*Task to complete*
Output only the lines below that start at the line containing "Table 5: Numerical table of the air pollution" and end at the line containing "Figure 8. Energy", with both ends kept.

*Available data*
────

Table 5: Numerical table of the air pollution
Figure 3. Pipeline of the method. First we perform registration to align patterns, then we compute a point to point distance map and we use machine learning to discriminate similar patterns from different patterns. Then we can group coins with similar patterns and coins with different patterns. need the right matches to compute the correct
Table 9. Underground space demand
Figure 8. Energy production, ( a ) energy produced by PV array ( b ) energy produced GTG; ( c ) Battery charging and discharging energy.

────

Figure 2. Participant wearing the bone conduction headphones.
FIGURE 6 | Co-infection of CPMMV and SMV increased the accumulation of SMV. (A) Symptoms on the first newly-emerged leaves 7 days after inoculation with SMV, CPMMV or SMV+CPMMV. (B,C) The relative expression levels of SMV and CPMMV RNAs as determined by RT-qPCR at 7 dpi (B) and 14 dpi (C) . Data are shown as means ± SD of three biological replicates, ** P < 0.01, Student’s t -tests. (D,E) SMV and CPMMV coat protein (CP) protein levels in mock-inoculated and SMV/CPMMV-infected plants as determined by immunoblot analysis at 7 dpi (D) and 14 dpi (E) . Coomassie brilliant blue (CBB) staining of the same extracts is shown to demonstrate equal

────

*Result*
Table 5: Numerical table of the air pollution
Figure 3. Pipeline of the method. First we perform registration to align patterns, then we compute a point to point distance map and we use machine learning to discriminate similar patterns from different patterns. Then we can group coins with similar patterns and coins with different patterns. need the right matches to compute the correct
Table 9. Underground space demand
Figure 8. Energy production, ( a ) energy produced by PV array ( b ) energy produced GTG; ( c ) Battery charging and discharging energy.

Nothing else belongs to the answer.